The unexpected signal
Antidepressants were consistently associated with an increased risk of mortality.
This was not a small or isolated effect. The association appeared across all subclasses including SSRIs, SNRIs, TCAs, and mirtazapine. This finding consistent across age, sex, BMI, and racial groups and become stronger with more refills, suggesting a dose or duration related pattern
Even when we compared antidepressants to an active alternative treatment such as antispasmodics, the signal remained.
We also observed that certain antidiarrheal medications, specifically mu receptor agonists like loperamide and diphenoxylate, were associated with increased mortality in patients with IBS- diarrhea subtype.
Could this make biological sense?
Whenever we see an unexpected association, the next question is: Is this real or just a statistical artifact?
One reason we believe this signal deserves attention is that it is biologically plausible.
Antidepressants are known to affect multiple systems in the body. Prior research has linked them to:
- Cardiac arrhythmias through QT prolongation
- Blood pressure changes
- Increased risk of falls
- Gastrointestinal (GI) bleeding
- Suicidal ideation
- Weight gain and metabolic changes
In our study, we also saw higher rates of conditions such as
- Heart disease including heart failure and arrhythmias
- Stroke
- Falls
- Aspiration pneumonia
- GI bleeding
- hypertension
- Suicidal ideation
These are pathways that plausibly contribute to increased mortality over time.

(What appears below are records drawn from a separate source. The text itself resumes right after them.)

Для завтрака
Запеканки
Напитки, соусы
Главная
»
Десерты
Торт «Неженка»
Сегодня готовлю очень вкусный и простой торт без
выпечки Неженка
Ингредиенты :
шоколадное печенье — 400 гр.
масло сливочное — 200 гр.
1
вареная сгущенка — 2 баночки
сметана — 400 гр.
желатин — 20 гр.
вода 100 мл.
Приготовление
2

Similarly, medications like loperamide, when used excessively, are known to affect cardiac ion channels and can lead to dangerous arrhythmias.
So where does this leave us?
First, this is not a call to completely stop prescribing antidepressants in IBS. These medications can be effective for symptom control, and for some patients, the benefits can outweigh the risks.
However, our findings suggest that
We should be more thoughtful about long term use
We should regularly reassess whether the medication is still needed
We should consider alternative therapies, especially when effective options exist
It also raises an interesting clinical question
Are antidepressants helping IBS primarily through their central brain effects, or through other properties such as antihistamine or anticholinergic effects?
If the latter is true, it opens the door to more targeted therapies with potentially fewer systemic risks.
Perhaps the most important takeaway is this:
Not all IBS medications are equal when it comes to long term safety.
For years, treatment decisions in IBS have focused mainly on symptom relief. But as patients remain on these medications for longer periods, safety becomes just as important as efficacy.
Our study adds a new layer to that conversation.
What comes next?
Our findings need to be assessed in other population-based datasets capable to following patients long-term. Cause-specific mortality and the underlying mechanisms warrant further investigation. Future societal guidelines for the management of IBS should incorporate considerations of long-term safety across recommended treatment modalities. More importantly, greater emphasis should be placed on identifying the underlying causes of IBS and implementing targeted, mechanism-based therapies rather than relying on empiric treatment approaches.
Final thoughts
IBS is a chronic condition, and for many patients, treatment is a long-term journey.
As clinicians and researchers, we often focus on what works. But we must also ask what is safe, especially over years, not months?
This study is one step toward answering that question.
And perhaps most importantly, it reminds us that even familiar medications deserve to be re-examined with fresh eyes.